Rewrite the lines below as a JSON list of strings, one string per line, leaving out any blank lines.
-- START --
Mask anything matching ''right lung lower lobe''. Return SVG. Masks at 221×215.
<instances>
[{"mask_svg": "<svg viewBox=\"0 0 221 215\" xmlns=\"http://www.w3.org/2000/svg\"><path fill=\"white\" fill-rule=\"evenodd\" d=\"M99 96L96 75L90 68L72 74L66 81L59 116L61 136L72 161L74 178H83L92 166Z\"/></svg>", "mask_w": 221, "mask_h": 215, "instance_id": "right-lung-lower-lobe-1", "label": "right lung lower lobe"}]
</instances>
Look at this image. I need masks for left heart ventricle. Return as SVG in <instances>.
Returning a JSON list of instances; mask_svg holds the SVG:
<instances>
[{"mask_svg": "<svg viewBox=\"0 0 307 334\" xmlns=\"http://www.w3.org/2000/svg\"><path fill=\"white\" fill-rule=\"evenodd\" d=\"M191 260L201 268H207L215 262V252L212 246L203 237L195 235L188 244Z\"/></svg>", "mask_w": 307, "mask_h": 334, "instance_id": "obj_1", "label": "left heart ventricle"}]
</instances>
-- END --
§ Exercise response:
[
  "Mask anything matching ''right lung lower lobe''. Return SVG. Masks at 221×215.",
  "<instances>",
  "[{\"mask_svg\": \"<svg viewBox=\\\"0 0 221 215\\\" xmlns=\\\"http://www.w3.org/2000/svg\\\"><path fill=\\\"white\\\" fill-rule=\\\"evenodd\\\" d=\\\"M99 96L96 75L90 68L72 74L66 81L59 116L61 136L72 161L74 178H83L92 166Z\\\"/></svg>\", \"mask_w\": 221, \"mask_h\": 215, \"instance_id\": \"right-lung-lower-lobe-1\", \"label\": \"right lung lower lobe\"}]",
  "</instances>",
  "Look at this image. I need masks for left heart ventricle. Return as SVG in <instances>.",
  "Returning a JSON list of instances; mask_svg holds the SVG:",
  "<instances>",
  "[{\"mask_svg\": \"<svg viewBox=\\\"0 0 307 334\\\" xmlns=\\\"http://www.w3.org/2000/svg\\\"><path fill=\\\"white\\\" fill-rule=\\\"evenodd\\\" d=\\\"M191 260L201 268H207L215 262V252L212 246L203 237L195 235L188 244Z\\\"/></svg>\", \"mask_w\": 307, \"mask_h\": 334, \"instance_id\": \"obj_1\", \"label\": \"left heart ventricle\"}]",
  "</instances>"
]